== Consigne 1 ==
Extrayez du texte sur la résilience agroalimentaire le passage qui va de « Dit autrement, il » jusqu'à « de la production. » inclus.
== Consigne 2 ==
Traduisez en anglais la phrase suivante du texte sur la résilience agroalimentaire : « Les industriels peuvent effectivement faciliter la conversion des modes de production agricole. »

== Texte ==
........

Loin de s’exclure, agriculteurs et industriels composent ensemble. Les efforts entrepris en industrie aident l’agriculture à se transformer, et vice versa. Les industriels peuvent effectivement faciliter la conversion des modes de production agricole. S’ils intègrent des aliments bio-sourcés ou développent de nouveaux produits sans pesticides, ils deviennent un soutien.
La situation s’avère gagnant-gagnant. Mais comment accompagner l’industrie agroalimentaire à s’adapter aux changements induits par l’agriculture ?
RESILIENCE AGROALIMENTAIRE : QUEL RÔLE PEUT JOUER L’INDUSTRIE ?
Parler de résilience ne suffit pas. Il faut répondre à la question “pour quoi ?”, “à quelle fin ?”. Rendre les industriels plus résistants aux crises sans changer notre agriculture ne résoudra pas les problèmes évoqués en début d’article. En revanche, aider les industriels à se transformer pour rendre toute la chaîne agroalimentaire plus résiliente est une voie d’amélioration viable et enviable.
Dit autrement, il s’agit de permettre aux industriels de transformer leurs activités (pour continuer de nourrir chaque citoyen malgré le dérèglement climatique), et en se transformant, de faciliter la conversion de notre système agroalimentaire (le stabiliser, le “dé-vulnérabiliser”).
Il existe un certain nombre de méthodes pour parvenir à cette transformation de notre industrie. Les deux principales portent sur la confection des produits industriels et la garantie de production. La première méthode passe par la capacité à formuler de nouvelles recettes. La seconde méthode repose sur un suivi de la production.

........

== Entrées extraites ==
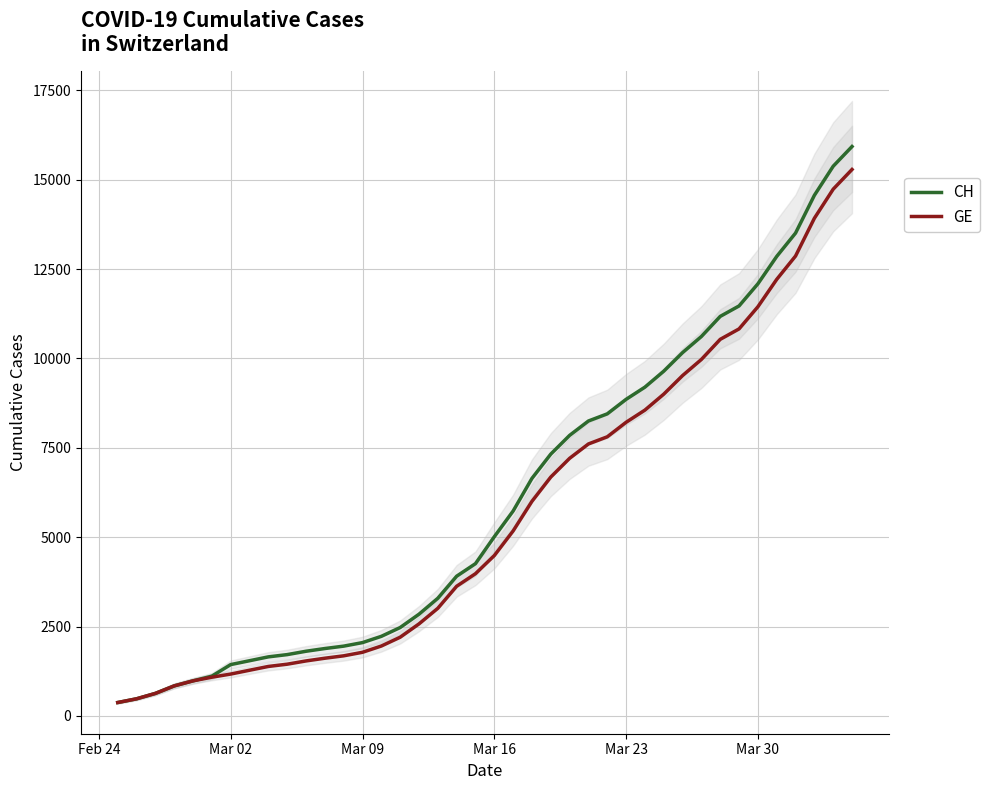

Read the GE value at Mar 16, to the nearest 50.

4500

........

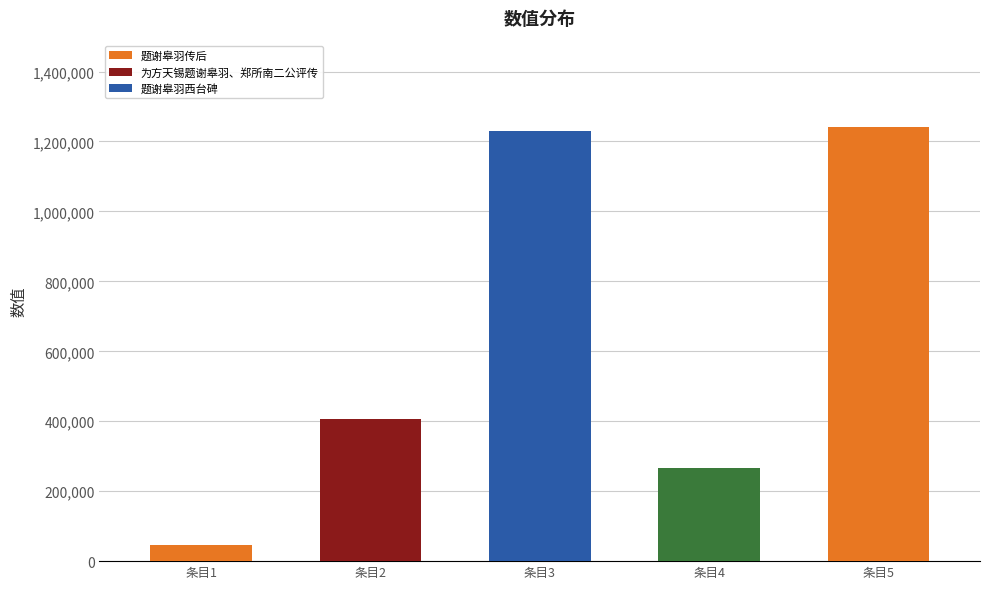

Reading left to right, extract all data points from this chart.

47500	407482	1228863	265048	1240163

........

== Réponse 1 ==
Dit autrement, il s’agit de permettre aux industriels de transformer leurs activités (pour continuer de nourrir chaque citoyen malgré le dérèglement climatique), et en se transformant, de faciliter la conversion de notre système agroalimentaire (le stabiliser, le “dé-vulnérabiliser”).
Il existe un certain nombre de méthodes pour parvenir à cette transformation de notre industrie. Les deux principales portent sur la confection des produits industriels et la garantie de production. La première méthode passe par la capacité à formuler de nouvelles recettes. La seconde méthode repose sur un suivi de la production.

== Réponse 2 ==
Industrial companies can indeed facilitate the conversion of agricultural production methods.